This is the second of six observations on writing craft
In the previous post I focused on dialogue, because that’s where the power of leaving space for the reader is most immediately apparent to me as a reader. However, another place I’ll notice whether I’m invited to participate in the story or not is in the opening scene – the opening lines, even.
We all want to nail the beginning of our story, because we want the reader to stick with us. I think writing for an investigative reader is a useful tool for doing this.
The beginning of a story is when we have to introduce a lot of brand new information to the reader. With every solid piece of information we tell the reader – the markers that give them a sense of where they are – we have a choice about whether we give them room to start putting the shape of the world together themselves, or whether we draw it for them.
There’s a fine balance between statement and question in writing, which I don’t fully understand, but which I’m aware of navigating while I write.
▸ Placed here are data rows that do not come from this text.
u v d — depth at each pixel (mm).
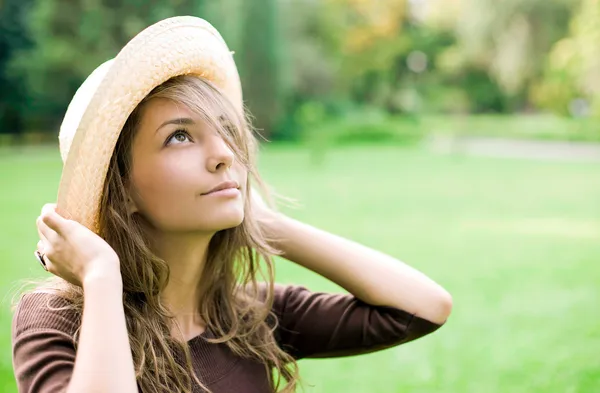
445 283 7113
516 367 4613
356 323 1565
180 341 1364
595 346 5043
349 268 1564
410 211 12422
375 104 53031
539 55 33969
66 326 1271
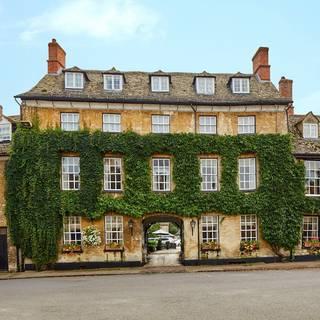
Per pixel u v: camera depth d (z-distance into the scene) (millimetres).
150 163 26531
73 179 25938
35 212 25000
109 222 26062
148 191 26203
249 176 27094
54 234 25125
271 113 27594
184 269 23391
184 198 26328
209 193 26609
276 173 26875
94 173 25750
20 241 25062
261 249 26734
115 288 16922
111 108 26734
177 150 26578
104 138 26047
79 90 27094
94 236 25516
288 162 27062
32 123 25875
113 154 26375
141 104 26891
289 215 26875
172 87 28703
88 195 25562
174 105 27156
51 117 26203
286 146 27141
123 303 13422
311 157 27766
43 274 22953
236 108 27484
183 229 26469
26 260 25266
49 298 14961
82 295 15383
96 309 12625
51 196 25203
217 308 12195
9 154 25500
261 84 29625
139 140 26359
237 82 28688
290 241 26688
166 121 27203
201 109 27344
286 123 27578
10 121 27141
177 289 16047
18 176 25328
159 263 27438
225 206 26516
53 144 25531
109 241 25953
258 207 26594
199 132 27281
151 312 11914
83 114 26500
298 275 19672
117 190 26203
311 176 27844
When is it more powerful to make a statement – to ‘just say the thing’ – and when is it more powerful to ask the reader to figure it out? But for this post I’ll say, simplistically: Each question arises from and is anchored to a solid fact.
An example:
Stating the fact and the answer together (and thus leaving nothing for the reader to do) might look like: She needed to feel bold today, so she wore her brightest lipstick.
Stating the fact that gives rise to a question might look like: She’d chosen her boldest lipstick.
Readers will immediately start to think about why she’s wearing her boldest lipstick. The most obvious reason – that she wants to feel confident – will occur to the reader, almost unconsciously. Even just working on that level, it’s a detail that will invite readers in, rather than shut them out.
But what if she’s meeting her mum and as soon as her mum sees the lipstick she becomes disapproving? The reader connects those two pieces of information and comes up with a world of detail.
Yes, she needed to feel confident, but she was also intentionally rubbing her mum up the wrong way. It shows us how she feels about that relationship (like she’ll never get her mum’s approval, like she desperately wants her mum to see her). It raises questions about their relationship (what went wrong between them?). It shows that what she tells us and what’s true aren’t necessarily the same thing. It leaves room for some really tender emotion to enter the narrative.
This thought process can be applied to every new detail that is given or purposely omitted at the beginning of the story. Some of those details are character details, like the example above. Some will be plot details, where we have to think about how much solid information the reader needs to feel situated in the story and how much we want to leave for them to guess at – which questions we want them to be asking.